### Brief
Copy each line from the listing below where the word "weil" shows up.

>>>>

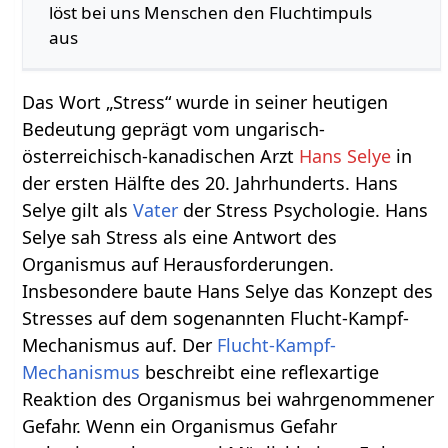
löst bei uns Menschen den Fluchtimpuls
aus
Das Wort „Stress“ wurde in seiner heutigen
Bedeutung geprägt vom ungarisch-
österreichisch-kanadischen Arzt
Hans Selye
in
der ersten Hälfte des 20. Jahrhunderts. Hans
Selye gilt als
Vater
der Stress Psychologie. Hans
Selye sah Stress als eine Antwort des
Organismus auf Herausforderungen.
Insbesondere baute Hans Selye das Konzept des
Stresses auf dem sogenannten Flucht-Kampf-
Mechanismus auf. Der
Flucht-Kampf-
Mechanismus
beschreibt eine reflexartige
Reaktion des Organismus bei wahrgenommener
Gefahr. Wenn ein Organismus Gefahr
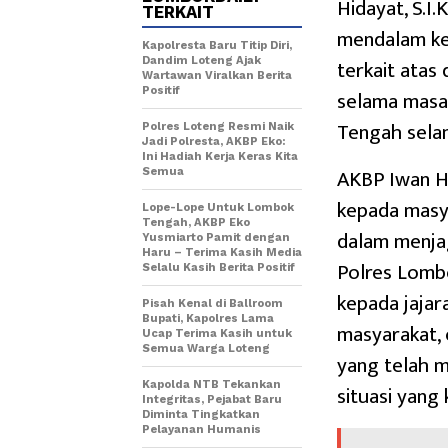
Hidayat, S.I
TERKAIT
mendalam ke
Kapolresta Baru Titip Diri,
terkait atas
Dandim Loteng Ajak
Wartawan Viralkan Berita
Positif
selama masa
Tengah selam
Polres Loteng Resmi Naik
Jadi Polresta, AKBP Eko:
Ini Hadiah Kerja Keras Kita
AKBP Iwan H
Semua
kepada masy
Lope-Lope Untuk Lombok
Tengah, AKBP Eko
dalam menja
Yusmiarto Pamit dengan
Haru – Terima Kasih Media
Polres Lomb
Selalu Kasih Berita Positif
kepada jajar
Pisah Kenal di Ballroom
Bupati, Kapolres Lama
masyarakat, 
Ucap Terima Kasih untuk
Semua Warga Loteng
yang telah 
Kapolda NTB Tekankan
situasi yang 
Integritas, Pejabat Baru
Diminta Tingkatkan
Pelayanan Humanis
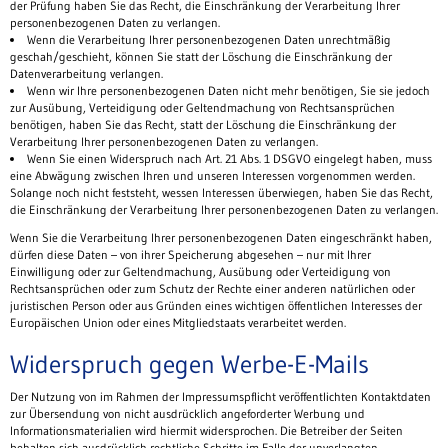
der Prüfung haben Sie das Recht, die Einschränkung der Verarbeitung Ihrer
personenbezogenen Daten zu verlangen.
Wenn die Verarbeitung Ihrer personenbezogenen Daten unrechtmäßig
geschah/geschieht, können Sie statt der Löschung die Einschränkung der
Datenverarbeitung verlangen.
Wenn wir Ihre personenbezogenen Daten nicht mehr benötigen, Sie sie jedoch
zur Ausübung, Verteidigung oder Geltendmachung von Rechtsansprüchen
benötigen, haben Sie das Recht, statt der Löschung die Einschränkung der
Verarbeitung Ihrer personenbezogenen Daten zu verlangen.
Wenn Sie einen Widerspruch nach Art. 21 Abs. 1 DSGVO eingelegt haben, muss
eine Abwägung zwischen Ihren und unseren Interessen vorgenommen werden.
Solange noch nicht feststeht, wessen Interessen überwiegen, haben Sie das Recht,
die Einschränkung der Verarbeitung Ihrer personenbezogenen Daten zu verlangen.
Wenn Sie die Verarbeitung Ihrer personenbezogenen Daten eingeschränkt haben,
dürfen diese Daten – von ihrer Speicherung abgesehen – nur mit Ihrer
Einwilligung oder zur Geltendmachung, Ausübung oder Verteidigung von
Rechtsansprüchen oder zum Schutz der Rechte einer anderen natürlichen oder
juristischen Person oder aus Gründen eines wichtigen öffentlichen Interesses der
Europäischen Union oder eines Mitgliedstaats verarbeitet werden.
Widerspruch gegen Werbe-E-Mails
Der Nutzung von im Rahmen der Impressumspflicht veröffentlichten Kontaktdaten
zur Übersendung von nicht ausdrücklich angeforderter Werbung und
Informationsmaterialien wird hiermit widersprochen. Die Betreiber der Seiten
behalten sich ausdrücklich rechtliche Schritte im Falle der unverlangten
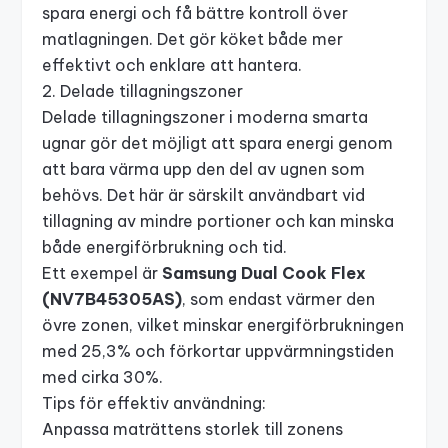
spara energi och få bättre kontroll över
matlagningen. Det gör köket både mer
effektivt och enklare att hantera.
2. Delade tillagningszoner
Delade tillagningszoner i moderna smarta
ugnar gör det möjligt att spara energi genom
att bara värma upp den del av ugnen som
behövs. Det här är särskilt användbart vid
tillagning av mindre portioner och kan minska
både energiförbrukning och tid.
Ett exempel är
Samsung Dual Cook Flex
(NV7B45305AS)
, som endast värmer den
övre zonen, vilket minskar energiförbrukningen
med 25,3% och förkortar uppvärmningstiden
med cirka 30%.
Tips för effektiv användning:
Anpassa maträttens storlek till zonens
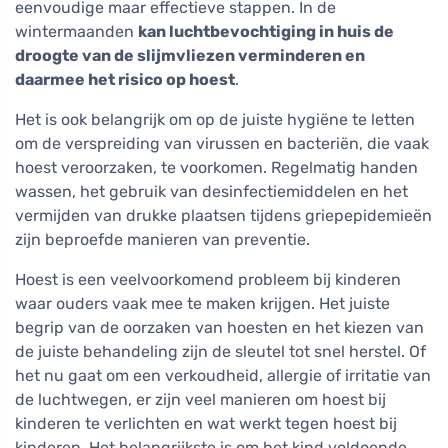
eenvoudige maar effectieve stappen. In de
wintermaanden
kan luchtbevochtiging in huis de
droogte van de slijmvliezen verminderen en
daarmee het risico op hoest
.
Het is ook belangrijk om op de juiste hygiëne te letten
om de verspreiding van virussen en bacteriën, die vaak
hoest veroorzaken, te voorkomen. Regelmatig handen
wassen, het gebruik van desinfectiemiddelen en het
vermijden van drukke plaatsen tijdens griepepidemieën
zijn beproefde manieren van preventie.
Hoest is een veelvoorkomend probleem bij kinderen
waar ouders vaak mee te maken krijgen. Het juiste
begrip van de oorzaken van hoesten en het kiezen van
de juiste behandeling zijn de sleutel tot snel herstel. Of
het nu gaat om een verkoudheid, allergie of irritatie van
de luchtwegen, er zijn veel manieren om hoest bij
kinderen te verlichten en wat werkt tegen hoest bij
kinderen. Het belangrijkste is om het kind voldoende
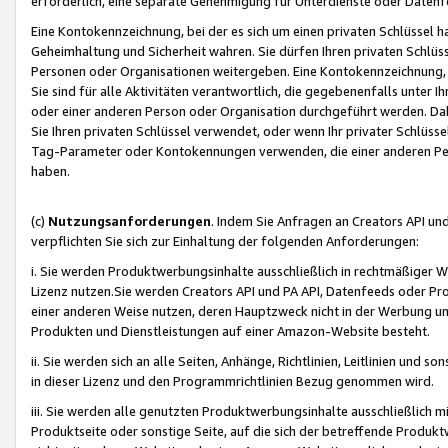
erforderlich, eine separate Genehmigung für Unterdienste oder Datenf
Eine Kontokennzeichnung, bei der es sich um einen privaten Schlüssel h
Geheimhaltung und Sicherheit wahren. Sie dürfen Ihren privaten Schlüss
Personen oder Organisationen weitergeben. Eine Kontokennzeichnung, die 
Sie sind für alle Aktivitäten verantwortlich, die gegebenenfalls unter
oder einer anderen Person oder Organisation durchgeführt werden. Dahe
Sie Ihren privaten Schlüssel verwendet, oder wenn Ihr privater Schlüss
Tag-Parameter oder Kontokennungen verwenden, die einer anderen Pers
haben.
(c)
Nutzungsanforderungen
. Indem Sie Anfragen an Creators API un
verpflichten Sie sich zur Einhaltung der folgenden Anforderungen:
i. Sie werden Produktwerbungsinhalte ausschließlich in rechtmäßiger W
Lizenz nutzen.Sie werden Creators API und PA API, Datenfeeds oder P
einer anderen Weise nutzen, deren Hauptzweck nicht in der Werbung u
Produkten und Dienstleistungen auf einer Amazon-Website besteht.
ii. Sie werden sich an alle Seiten, Anhänge, Richtlinien, Leitlinien und s
in dieser Lizenz und den Programmrichtlinien Bezug genommen wird.
iii. Sie werden alle genutzten Produktwerbungsinhalte ausschließlich m
Produktseite oder sonstige Seite, auf die sich der betreffende Produ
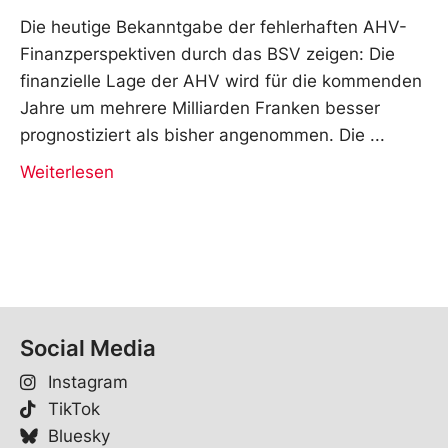
Die heutige Bekanntgabe der fehlerhaften AHV-
Finanzperspektiven durch das BSV zeigen: Die
finanzielle Lage der AHV wird für die kommenden
Jahre um mehrere Milliarden Franken besser
prognostiziert als bisher angenommen. Die
Weiterlesen
Social Media
Instagram
TikTok
Bluesky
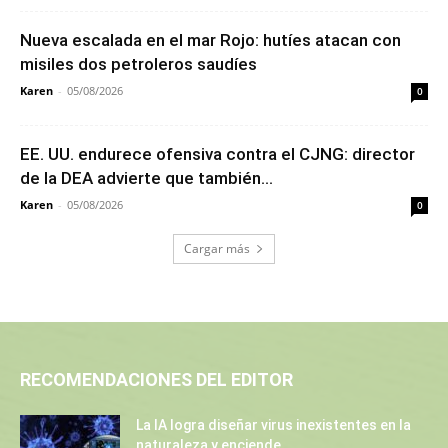
Nueva escalada en el mar Rojo: hutíes atacan con
misiles dos petroleros saudíes
Karen
-
05/08/2026
0
EE. UU. endurece ofensiva contra el CJNG: director
de la DEA advierte que también...
Karen
-
05/08/2026
0
Cargar más
RECOMENDACIONES DEL EDITOR
La IA logra diseñar virus inexistentes en la
naturaleza y enciende...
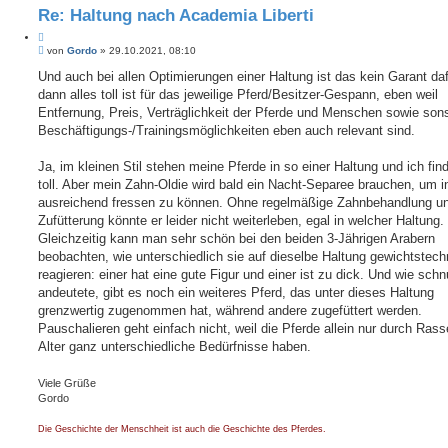
e
i
Re: Haltung nach Academia Liberti
t
e
Z
r
B
i
von
Gordo
»
29.10.2021, 08:10
t
e
e
t
i
Und auch bei allen Optimierungen einer Haltung ist das kein Garant da
S
i
t
u
dann alles toll ist für das jeweilige Pferd/Besitzer-Gespann, eben weil
e
r
c
r
a
Entfernung, Preis, Verträglichkeit der Pferde und Menschen sowie son
h
e
g
e
Beschäftigungs-/Trainingsmöglichkeiten eben auch relevant sind.
n
Ja, im kleinen Stil stehen meine Pferde in so einer Haltung und ich fin
toll. Aber mein Zahn-Oldie wird bald ein Nacht-Separee brauchen, um 
ausreichend fressen zu können. Ohne regelmäßige Zahnbehandlung u
Zufütterung könnte er leider nicht weiterleben, egal in welcher Haltung.
Gleichzeitig kann man sehr schön bei den beiden 3-Jährigen Arabern
beobachten, wie unterschiedlich sie auf dieselbe Haltung gewichtstech
reagieren: einer hat eine gute Figur und einer ist zu dick. Und wie schnu
andeutete, gibt es noch ein weiteres Pferd, das unter dieses Haltung
grenzwertig zugenommen hat, während andere zugefüttert werden.
Pauschalieren geht einfach nicht, weil die Pferde allein nur durch Ras
Alter ganz unterschiedliche Bedürfnisse haben.
Viele Grüße
Gordo
Die Geschichte der Menschheit ist auch die Geschichte des Pferdes.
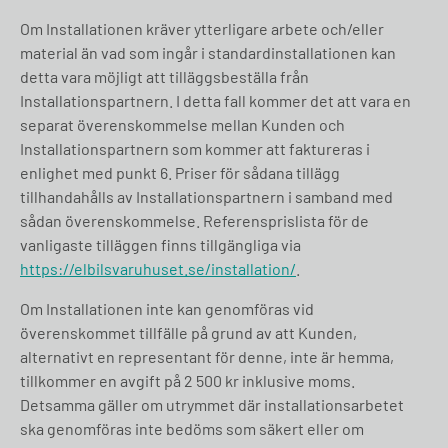
Om Installationen kräver ytterligare arbete och/eller
material än vad som ingår i standardinstallationen kan
detta vara möjligt att tilläggsbeställa från
Installationspartnern. I detta fall kommer det att vara en
separat överenskommelse mellan Kunden och
Installationspartnern som kommer att faktureras i
enlighet med punkt 6. Priser för sådana tillägg
tillhandahålls av Installationspartnern i samband med
sådan överenskommelse. Referensprislista för de
vanligaste tilläggen finns tillgängliga via
https://elbilsvaruhuset.se/installation/
.
Om Installationen inte kan genomföras vid
överenskommet tillfälle på grund av att Kunden,
alternativt en representant för denne, inte är hemma,
tillkommer en avgift på 2 500 kr inklusive moms.
Detsamma gäller om utrymmet där installationsarbetet
ska genomföras inte bedöms som säkert eller om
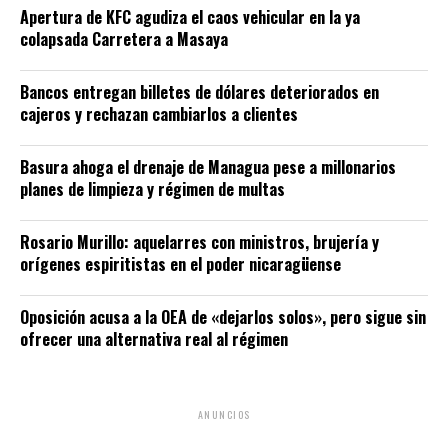
Apertura de KFC agudiza el caos vehicular en la ya
colapsada Carretera a Masaya
Bancos entregan billetes de dólares deteriorados en
cajeros y rechazan cambiarlos a clientes
Basura ahoga el drenaje de Managua pese a millonarios
planes de limpieza y régimen de multas
Rosario Murillo: aquelarres con ministros, brujería y
orígenes espiritistas en el poder nicaragüense
Oposición acusa a la OEA de «dejarlos solos», pero sigue sin
ofrecer una alternativa real al régimen
ANUNCIOS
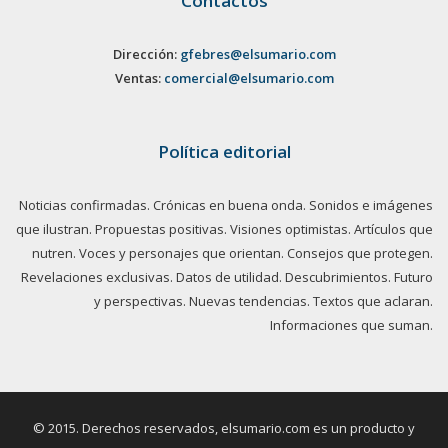
Contactos
Dirección:
gfebres@elsumario.com
Ventas:
comercial@elsumario.com
Política editorial
Noticias confirmadas. Crónicas en buena onda. Sonidos e imágenes
que ilustran. Propuestas positivas. Visiones optimistas. Artículos que
nutren. Voces y personajes que orientan. Consejos que protegen.
Revelaciones exclusivas. Datos de utilidad. Descubrimientos. Futuro
y perspectivas. Nuevas tendencias. Textos que aclaran.
Informaciones que suman.
© 2015. Derechos reservados, elsumario.com es un producto y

<<<<

### Written reply
dann alles toll ist für das jeweilige Pferd/Besitzer-Gespann, eben weil
Pauschalieren geht einfach nicht, weil die Pferde allein nur durch Ras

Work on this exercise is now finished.